**Exercise description:** Please find every line in the records that contains the word "precisa" and copy each of those lines in full.
Material provided START
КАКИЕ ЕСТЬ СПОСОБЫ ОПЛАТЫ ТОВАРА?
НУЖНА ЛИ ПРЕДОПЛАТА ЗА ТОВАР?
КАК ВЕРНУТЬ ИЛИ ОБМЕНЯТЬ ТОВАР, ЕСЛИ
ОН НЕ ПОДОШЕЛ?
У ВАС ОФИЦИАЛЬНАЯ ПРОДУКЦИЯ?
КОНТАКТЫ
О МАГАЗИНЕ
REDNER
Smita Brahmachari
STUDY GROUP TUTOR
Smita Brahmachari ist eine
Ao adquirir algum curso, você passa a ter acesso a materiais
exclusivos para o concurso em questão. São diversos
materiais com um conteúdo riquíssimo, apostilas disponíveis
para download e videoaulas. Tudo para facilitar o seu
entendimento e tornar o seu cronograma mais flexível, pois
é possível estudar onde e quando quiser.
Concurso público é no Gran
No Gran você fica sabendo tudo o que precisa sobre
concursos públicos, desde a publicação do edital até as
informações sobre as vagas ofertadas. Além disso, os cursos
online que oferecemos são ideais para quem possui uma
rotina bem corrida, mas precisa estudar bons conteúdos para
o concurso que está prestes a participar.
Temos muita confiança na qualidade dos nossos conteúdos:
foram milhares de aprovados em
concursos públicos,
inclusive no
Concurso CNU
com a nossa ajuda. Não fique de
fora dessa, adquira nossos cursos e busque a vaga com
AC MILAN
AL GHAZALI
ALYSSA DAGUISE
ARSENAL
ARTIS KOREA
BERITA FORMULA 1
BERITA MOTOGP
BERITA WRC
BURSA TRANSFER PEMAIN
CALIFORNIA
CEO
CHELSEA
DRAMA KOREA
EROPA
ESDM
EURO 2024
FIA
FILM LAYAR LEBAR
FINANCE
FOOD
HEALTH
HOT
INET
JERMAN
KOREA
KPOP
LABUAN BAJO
Material provided END
**Result:**
No Gran você fica sabendo tudo o que precisa sobre
rotina bem corrida, mas precisa estudar bons conteúdos para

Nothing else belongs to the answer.